Yglesias on President Obama’s Base Credibility

20 06 2011

I don’t read Matthew Yglesias every day, so I may very well be missing some context here–but what exactly is he trying to say with this post? Reacting to the criticism of President Obama by liberal activists at Netroots Nation, Yglesias gleefully points out (after some perfunctory race-baiting) that those critics have less credibility with the voting base of the Democratic Party than the President himself:

Nothing earth-shattering. But a reminder that the proximate problem faced by would-be left-wing critics of President Obama is that they generally have much less credibility with the progressive constituency than the president does himself.

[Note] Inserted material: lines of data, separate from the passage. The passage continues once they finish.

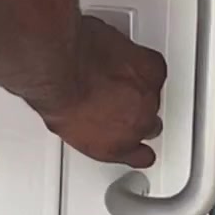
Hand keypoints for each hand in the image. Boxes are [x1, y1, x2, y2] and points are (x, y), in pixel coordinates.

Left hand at [29, 16, 166, 168]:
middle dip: (136, 113)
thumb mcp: (68, 128)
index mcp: (116, 147)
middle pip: (149, 124)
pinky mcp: (153, 70)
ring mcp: (148, 98)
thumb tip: (87, 122)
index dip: (137, 144)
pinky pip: (154, 68)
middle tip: (118, 98)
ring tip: (114, 74)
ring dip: (137, 87)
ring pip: (152, 96)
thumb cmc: (60, 97)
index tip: (133, 138)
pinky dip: (141, 62)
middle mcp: (138, 126)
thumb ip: (91, 130)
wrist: (65, 69)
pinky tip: (124, 58)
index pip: (142, 157)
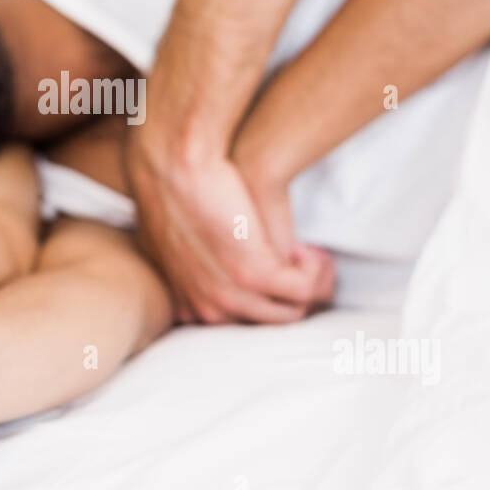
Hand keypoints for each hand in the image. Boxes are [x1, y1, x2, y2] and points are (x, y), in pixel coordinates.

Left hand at [124, 130, 332, 323]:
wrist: (177, 163)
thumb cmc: (178, 193)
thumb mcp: (174, 241)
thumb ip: (192, 268)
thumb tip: (213, 271)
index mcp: (188, 306)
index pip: (242, 325)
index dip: (266, 297)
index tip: (273, 268)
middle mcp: (210, 309)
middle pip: (271, 322)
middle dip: (292, 293)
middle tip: (299, 259)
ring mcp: (232, 296)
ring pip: (293, 311)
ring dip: (309, 282)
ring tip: (308, 254)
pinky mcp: (256, 273)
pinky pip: (306, 290)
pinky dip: (316, 270)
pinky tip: (309, 247)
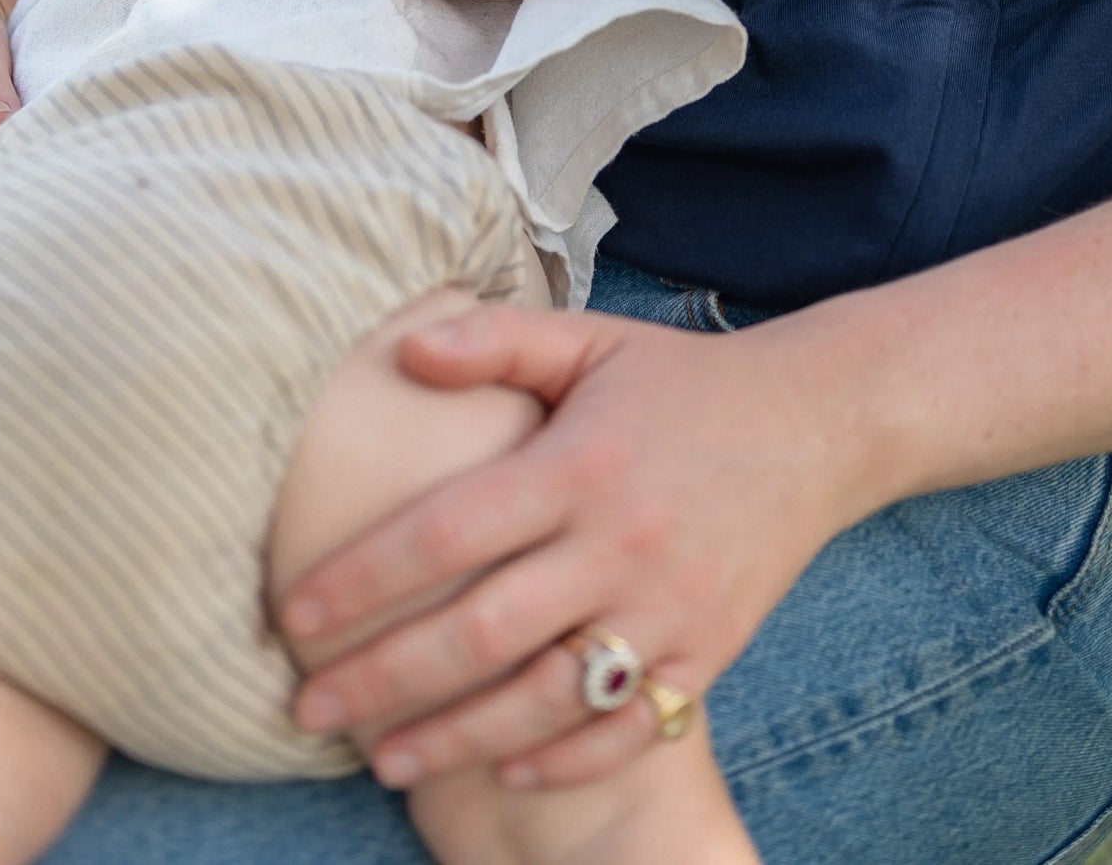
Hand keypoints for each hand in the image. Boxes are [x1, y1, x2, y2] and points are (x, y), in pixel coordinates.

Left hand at [280, 303, 859, 792]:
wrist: (818, 424)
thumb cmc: (682, 382)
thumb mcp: (591, 340)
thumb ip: (496, 339)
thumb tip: (405, 351)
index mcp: (579, 462)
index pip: (450, 530)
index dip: (365, 577)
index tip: (294, 615)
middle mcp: (620, 541)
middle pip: (482, 629)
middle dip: (385, 679)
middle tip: (307, 710)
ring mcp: (668, 607)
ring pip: (547, 696)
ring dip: (457, 737)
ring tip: (382, 762)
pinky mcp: (710, 654)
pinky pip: (630, 728)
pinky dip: (564, 759)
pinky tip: (501, 771)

And…so? Does that change the fact that little in the way of progressive legislation and nothing in the way of fundamental change has accompanied Obama’s presidency? Had you polled the GOP base at any point up to 2006, President Bush would have definitely had more credibility with (which is apparently interchangeable with support from) his base than his conservative critics did. But is there any doubt that President Bush not only routinely ignored conservative base values, but also screwed the people who composed that base? Perhaps critics lack credibility with the wider base because they are belittled as unserious by influential people like Yglesias and ignored by most of the rest of the media.

This isn’t even about whether people vote against their self-interest, a gratingly condescending understanding of the public. It is about what exactly support expressed via a public opinion poll has to do with the substance of what the President has done. Criticism of him isn’t that what he’s doing isn’t popular. Relentlessly intimidating whistleblowers, renewing the PATRIOT Act, fanning the flames of school privatization, launching potentially illegal wars, ignoring labor’s dire straits in the private sector, “kicking the can down on the road” on foreclosure fraud, renewing tax cuts, etc., etc., may not be dissuading people from telling a stranger on the phone that they support Obama, but that does not change the reality of his presidency. Obama’s popularity has absolutely nothing to do with the value, morality, and legality of his policies any more than Bush’s did. Criticism of the government isn’t illegitimate or immaterial because it doesn’t resonate with the public at any given point in time; particularly when part of the reason it doesn’t resonate may be that partisans and media elites marginalize that criticism.